■ What is being asked ■
Scan the lines below and report each one containing "Everything" by copying it.

■ Data to use ■
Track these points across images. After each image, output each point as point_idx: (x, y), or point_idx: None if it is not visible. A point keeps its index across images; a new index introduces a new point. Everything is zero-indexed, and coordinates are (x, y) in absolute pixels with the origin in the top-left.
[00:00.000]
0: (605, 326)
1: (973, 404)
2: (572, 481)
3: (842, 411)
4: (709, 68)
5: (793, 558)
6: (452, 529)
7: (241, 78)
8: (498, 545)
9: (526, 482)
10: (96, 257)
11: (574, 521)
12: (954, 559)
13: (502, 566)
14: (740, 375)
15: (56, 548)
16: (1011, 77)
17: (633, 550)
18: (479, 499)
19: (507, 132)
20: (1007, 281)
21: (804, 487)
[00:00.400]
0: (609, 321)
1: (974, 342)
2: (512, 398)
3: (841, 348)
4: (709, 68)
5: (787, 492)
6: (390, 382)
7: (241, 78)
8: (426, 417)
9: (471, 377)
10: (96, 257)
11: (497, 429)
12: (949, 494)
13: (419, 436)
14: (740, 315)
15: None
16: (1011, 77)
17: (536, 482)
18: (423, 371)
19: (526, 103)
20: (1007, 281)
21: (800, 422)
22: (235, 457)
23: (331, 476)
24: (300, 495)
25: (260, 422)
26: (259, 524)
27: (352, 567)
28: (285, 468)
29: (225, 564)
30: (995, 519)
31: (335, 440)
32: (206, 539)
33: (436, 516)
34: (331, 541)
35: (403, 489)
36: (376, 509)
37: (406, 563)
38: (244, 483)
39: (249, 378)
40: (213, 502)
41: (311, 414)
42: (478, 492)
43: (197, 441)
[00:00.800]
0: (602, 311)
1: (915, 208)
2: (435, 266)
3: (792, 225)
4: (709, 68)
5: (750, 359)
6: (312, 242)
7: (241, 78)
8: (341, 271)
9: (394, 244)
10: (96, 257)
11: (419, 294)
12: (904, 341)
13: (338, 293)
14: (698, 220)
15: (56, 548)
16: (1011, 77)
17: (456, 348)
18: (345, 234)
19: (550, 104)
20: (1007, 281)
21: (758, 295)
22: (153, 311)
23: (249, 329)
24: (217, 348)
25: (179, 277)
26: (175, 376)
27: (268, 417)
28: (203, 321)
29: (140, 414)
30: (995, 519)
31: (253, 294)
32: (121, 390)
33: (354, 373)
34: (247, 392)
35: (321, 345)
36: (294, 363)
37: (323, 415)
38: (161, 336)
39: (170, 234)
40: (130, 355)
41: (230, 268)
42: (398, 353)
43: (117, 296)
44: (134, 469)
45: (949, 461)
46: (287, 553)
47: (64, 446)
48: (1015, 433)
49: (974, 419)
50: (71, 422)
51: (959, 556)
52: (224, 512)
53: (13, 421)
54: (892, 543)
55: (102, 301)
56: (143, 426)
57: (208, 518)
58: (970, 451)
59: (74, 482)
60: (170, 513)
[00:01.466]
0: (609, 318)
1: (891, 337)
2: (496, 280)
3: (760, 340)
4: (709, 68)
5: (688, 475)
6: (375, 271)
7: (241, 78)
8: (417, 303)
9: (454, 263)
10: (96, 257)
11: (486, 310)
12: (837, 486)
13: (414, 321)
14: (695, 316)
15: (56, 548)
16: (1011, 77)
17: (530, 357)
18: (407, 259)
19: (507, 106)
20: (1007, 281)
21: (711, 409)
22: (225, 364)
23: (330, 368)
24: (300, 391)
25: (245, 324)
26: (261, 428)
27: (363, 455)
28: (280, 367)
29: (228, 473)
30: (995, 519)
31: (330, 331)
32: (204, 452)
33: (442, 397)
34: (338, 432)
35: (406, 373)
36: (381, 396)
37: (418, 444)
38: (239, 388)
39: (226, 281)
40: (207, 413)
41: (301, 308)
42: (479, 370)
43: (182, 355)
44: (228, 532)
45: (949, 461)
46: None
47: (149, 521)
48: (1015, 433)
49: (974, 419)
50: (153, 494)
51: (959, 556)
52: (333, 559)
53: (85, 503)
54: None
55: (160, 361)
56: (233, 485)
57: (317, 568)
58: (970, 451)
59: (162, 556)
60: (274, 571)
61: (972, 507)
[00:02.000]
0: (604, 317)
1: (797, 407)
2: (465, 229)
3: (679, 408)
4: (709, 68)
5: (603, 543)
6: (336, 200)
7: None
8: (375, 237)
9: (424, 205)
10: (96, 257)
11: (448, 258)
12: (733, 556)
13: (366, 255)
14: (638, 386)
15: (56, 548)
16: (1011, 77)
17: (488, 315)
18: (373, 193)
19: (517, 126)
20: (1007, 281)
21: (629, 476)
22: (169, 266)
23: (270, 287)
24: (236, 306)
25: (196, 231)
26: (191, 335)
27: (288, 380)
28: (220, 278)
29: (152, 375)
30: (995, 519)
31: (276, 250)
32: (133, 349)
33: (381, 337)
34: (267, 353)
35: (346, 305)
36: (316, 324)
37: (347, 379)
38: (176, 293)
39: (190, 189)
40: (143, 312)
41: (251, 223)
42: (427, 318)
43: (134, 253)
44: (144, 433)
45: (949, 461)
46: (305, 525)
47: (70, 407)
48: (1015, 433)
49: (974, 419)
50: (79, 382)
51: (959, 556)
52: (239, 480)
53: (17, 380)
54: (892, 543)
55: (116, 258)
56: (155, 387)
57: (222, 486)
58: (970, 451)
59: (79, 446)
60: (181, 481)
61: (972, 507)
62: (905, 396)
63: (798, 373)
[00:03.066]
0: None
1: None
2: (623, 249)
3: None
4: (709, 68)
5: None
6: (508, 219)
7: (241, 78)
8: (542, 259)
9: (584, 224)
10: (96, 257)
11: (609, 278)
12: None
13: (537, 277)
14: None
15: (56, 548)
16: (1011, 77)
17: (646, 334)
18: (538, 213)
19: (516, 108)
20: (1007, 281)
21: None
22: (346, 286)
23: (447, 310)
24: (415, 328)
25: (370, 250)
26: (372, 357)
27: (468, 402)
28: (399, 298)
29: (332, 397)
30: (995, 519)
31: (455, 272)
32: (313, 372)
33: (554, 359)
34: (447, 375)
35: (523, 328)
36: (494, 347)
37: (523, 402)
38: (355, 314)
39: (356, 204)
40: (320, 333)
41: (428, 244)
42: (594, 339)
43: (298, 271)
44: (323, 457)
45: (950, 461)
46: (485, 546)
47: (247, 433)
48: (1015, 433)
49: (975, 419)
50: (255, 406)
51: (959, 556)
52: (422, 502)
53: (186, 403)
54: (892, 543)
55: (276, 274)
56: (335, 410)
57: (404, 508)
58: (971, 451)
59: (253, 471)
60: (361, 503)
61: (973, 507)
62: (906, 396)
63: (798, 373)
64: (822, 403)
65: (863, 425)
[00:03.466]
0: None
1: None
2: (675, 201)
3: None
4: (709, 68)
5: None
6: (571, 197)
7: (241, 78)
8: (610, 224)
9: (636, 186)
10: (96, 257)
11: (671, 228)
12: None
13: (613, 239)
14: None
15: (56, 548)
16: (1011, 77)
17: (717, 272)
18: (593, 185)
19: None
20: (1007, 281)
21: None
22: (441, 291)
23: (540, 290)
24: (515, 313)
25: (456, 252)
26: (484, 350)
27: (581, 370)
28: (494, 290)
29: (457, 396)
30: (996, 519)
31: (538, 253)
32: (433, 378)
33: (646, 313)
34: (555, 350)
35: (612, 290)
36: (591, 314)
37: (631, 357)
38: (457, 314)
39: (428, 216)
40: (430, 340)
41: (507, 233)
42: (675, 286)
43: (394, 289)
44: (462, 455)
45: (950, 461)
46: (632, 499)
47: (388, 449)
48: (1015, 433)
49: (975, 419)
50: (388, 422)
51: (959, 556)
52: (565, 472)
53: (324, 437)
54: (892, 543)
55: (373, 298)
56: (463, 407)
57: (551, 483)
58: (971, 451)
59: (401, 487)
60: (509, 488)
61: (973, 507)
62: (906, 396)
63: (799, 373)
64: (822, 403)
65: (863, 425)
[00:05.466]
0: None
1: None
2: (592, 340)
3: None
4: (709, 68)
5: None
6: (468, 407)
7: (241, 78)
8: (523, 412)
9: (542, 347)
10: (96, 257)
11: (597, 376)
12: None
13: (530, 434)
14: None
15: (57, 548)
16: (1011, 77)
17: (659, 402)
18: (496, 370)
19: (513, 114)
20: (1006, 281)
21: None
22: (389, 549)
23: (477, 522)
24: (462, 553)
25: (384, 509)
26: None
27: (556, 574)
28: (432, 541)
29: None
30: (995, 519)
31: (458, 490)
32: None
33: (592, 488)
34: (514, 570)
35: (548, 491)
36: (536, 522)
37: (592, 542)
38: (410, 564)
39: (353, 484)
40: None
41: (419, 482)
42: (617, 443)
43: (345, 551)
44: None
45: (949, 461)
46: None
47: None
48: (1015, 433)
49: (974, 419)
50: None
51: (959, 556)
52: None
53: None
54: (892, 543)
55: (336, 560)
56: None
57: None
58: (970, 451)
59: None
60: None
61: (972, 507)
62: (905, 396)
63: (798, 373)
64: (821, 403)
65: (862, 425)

* * *

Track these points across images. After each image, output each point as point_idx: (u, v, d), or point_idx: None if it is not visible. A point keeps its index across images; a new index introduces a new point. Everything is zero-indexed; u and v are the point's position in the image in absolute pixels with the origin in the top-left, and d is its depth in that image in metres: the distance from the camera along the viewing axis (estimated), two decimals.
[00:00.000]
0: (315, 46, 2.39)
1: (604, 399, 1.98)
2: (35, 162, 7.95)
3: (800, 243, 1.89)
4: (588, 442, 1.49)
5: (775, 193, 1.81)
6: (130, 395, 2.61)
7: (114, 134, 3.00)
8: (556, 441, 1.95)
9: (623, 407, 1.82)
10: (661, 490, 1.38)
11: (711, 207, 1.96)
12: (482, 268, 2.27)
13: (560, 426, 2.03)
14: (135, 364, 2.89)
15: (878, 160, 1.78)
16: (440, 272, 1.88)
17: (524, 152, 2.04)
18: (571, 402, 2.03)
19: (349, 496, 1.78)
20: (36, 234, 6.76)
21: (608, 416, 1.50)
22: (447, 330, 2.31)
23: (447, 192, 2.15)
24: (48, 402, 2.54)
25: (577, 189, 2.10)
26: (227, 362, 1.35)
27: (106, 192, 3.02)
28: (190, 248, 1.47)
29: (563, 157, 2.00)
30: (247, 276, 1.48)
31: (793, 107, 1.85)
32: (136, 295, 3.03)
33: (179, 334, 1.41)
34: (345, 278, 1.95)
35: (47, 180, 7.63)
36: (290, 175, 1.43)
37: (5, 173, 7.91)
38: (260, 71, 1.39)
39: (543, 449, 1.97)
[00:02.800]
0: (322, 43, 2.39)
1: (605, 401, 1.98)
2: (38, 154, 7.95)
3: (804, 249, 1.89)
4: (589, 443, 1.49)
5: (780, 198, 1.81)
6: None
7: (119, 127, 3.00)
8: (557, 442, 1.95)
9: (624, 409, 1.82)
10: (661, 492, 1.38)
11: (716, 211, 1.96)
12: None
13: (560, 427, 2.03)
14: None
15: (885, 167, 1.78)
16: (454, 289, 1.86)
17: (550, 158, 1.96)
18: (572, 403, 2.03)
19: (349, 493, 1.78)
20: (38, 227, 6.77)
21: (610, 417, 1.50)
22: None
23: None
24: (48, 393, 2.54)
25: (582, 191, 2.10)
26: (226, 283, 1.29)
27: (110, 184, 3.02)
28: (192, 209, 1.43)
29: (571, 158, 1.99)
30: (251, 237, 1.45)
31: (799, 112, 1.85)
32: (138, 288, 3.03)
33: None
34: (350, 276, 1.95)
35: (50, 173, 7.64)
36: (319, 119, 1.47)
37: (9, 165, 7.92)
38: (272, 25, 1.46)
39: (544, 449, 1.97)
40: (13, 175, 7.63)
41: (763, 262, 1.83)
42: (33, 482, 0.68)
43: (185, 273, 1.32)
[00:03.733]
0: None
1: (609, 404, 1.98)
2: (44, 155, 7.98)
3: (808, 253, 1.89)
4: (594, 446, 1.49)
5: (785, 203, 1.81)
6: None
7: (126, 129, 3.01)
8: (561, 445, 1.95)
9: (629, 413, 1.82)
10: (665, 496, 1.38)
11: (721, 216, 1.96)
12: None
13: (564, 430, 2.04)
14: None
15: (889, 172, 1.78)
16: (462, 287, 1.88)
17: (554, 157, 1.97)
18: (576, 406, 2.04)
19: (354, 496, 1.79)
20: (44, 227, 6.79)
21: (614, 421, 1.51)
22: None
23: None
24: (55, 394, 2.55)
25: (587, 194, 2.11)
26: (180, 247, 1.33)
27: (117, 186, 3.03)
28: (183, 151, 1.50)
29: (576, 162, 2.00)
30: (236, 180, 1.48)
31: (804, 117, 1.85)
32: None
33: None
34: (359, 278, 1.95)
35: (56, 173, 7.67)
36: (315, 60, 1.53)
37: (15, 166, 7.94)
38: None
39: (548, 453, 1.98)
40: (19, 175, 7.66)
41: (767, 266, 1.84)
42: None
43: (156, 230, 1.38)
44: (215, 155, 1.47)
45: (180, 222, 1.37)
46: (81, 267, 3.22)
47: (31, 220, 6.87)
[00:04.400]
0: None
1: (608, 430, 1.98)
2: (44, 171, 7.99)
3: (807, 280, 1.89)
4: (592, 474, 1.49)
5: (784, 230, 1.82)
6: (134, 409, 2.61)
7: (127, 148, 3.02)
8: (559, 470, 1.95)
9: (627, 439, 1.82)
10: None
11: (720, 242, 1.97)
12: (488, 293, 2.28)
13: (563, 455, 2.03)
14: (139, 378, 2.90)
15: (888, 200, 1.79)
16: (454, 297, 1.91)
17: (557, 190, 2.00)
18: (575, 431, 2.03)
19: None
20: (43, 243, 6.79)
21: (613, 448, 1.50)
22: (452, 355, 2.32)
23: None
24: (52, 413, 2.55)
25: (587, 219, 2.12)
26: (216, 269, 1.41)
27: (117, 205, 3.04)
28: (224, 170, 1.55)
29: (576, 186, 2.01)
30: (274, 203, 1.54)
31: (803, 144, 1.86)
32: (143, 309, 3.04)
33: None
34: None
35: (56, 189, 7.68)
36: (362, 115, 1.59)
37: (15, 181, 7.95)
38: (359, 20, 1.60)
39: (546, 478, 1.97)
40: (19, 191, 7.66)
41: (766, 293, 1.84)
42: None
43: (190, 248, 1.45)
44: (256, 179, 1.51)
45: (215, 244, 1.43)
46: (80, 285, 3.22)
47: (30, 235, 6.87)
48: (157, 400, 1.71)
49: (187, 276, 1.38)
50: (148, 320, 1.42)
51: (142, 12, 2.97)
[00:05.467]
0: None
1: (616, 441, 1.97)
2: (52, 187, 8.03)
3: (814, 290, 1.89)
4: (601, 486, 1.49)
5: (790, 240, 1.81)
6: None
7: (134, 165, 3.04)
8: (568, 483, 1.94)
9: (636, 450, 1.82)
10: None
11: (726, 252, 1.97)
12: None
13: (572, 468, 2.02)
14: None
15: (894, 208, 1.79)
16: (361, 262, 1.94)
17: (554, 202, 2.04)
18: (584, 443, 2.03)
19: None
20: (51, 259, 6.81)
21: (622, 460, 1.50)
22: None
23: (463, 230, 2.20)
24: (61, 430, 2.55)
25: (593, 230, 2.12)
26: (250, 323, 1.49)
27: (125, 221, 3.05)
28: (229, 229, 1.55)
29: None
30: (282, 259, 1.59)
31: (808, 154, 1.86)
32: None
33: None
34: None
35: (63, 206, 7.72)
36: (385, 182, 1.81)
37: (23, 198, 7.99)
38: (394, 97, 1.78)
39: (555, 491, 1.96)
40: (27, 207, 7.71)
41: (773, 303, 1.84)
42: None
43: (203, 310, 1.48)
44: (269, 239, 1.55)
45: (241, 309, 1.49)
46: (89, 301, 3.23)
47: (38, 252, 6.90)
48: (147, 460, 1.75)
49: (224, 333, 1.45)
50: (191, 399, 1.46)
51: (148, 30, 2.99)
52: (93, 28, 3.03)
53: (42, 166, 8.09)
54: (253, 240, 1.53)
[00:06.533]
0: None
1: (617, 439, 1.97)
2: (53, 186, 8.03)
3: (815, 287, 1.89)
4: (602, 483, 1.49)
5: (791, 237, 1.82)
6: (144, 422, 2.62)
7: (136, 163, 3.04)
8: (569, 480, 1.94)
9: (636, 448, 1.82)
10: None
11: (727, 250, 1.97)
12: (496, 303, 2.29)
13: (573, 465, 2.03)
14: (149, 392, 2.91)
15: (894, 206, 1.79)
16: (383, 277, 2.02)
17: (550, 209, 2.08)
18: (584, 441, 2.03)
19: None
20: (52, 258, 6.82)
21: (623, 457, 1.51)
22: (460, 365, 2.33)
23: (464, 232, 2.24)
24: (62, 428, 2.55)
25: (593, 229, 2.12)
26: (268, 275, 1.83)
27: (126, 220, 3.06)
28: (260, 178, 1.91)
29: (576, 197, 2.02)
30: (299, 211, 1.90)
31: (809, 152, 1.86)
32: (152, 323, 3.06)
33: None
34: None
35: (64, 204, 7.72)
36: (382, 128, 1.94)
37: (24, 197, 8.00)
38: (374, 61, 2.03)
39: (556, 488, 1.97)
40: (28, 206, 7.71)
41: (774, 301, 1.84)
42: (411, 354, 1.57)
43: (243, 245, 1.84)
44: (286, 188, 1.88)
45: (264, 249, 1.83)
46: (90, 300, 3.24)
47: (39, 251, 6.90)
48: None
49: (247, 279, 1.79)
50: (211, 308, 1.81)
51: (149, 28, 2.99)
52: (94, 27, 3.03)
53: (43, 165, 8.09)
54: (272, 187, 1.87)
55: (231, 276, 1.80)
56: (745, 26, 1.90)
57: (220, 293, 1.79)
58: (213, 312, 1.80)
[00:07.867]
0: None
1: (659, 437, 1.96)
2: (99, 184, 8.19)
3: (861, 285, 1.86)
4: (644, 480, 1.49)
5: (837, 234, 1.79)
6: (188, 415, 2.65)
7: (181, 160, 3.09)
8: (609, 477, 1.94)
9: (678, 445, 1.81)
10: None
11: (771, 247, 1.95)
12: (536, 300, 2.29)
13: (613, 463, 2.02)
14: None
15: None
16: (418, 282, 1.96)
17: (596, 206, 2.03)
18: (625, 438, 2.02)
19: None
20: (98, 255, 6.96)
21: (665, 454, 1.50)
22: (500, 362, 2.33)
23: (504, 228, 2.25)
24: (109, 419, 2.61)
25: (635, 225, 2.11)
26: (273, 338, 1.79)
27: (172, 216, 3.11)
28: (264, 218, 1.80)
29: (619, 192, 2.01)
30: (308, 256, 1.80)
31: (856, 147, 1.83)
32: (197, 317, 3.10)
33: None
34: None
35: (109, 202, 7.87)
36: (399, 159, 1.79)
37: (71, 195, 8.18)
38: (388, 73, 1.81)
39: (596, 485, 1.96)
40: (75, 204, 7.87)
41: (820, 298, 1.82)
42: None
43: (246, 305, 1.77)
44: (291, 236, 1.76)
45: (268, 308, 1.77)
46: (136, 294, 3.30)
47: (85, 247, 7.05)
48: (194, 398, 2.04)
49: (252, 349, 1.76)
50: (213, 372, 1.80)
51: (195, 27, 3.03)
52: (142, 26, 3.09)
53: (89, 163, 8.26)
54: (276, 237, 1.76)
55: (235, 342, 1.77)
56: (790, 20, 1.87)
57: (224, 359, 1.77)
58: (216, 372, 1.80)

■ Completed task ■
Track these points across images. After each image, output each point as point_idx: (x, y), or point_idx: None if it is not visible. A point keeps its index across images; a new index introduces a new point. Everything is zero-indexed, and coordinates are (x, y) in absolute pixels with the origin in the top-left.
Track these points across images. After each image, output each point as point_idx: (u, v, d), or point_idx: None if it is not visible. A point keeps its index across images; a new index introduces a new point. Everything is zero-indexed; u and v are the point's position in the image in absolute pixels with the origin in the top-left, and d is its depth in that image in metres: the distance from the camera along the viewing axis (estimated), two decimals.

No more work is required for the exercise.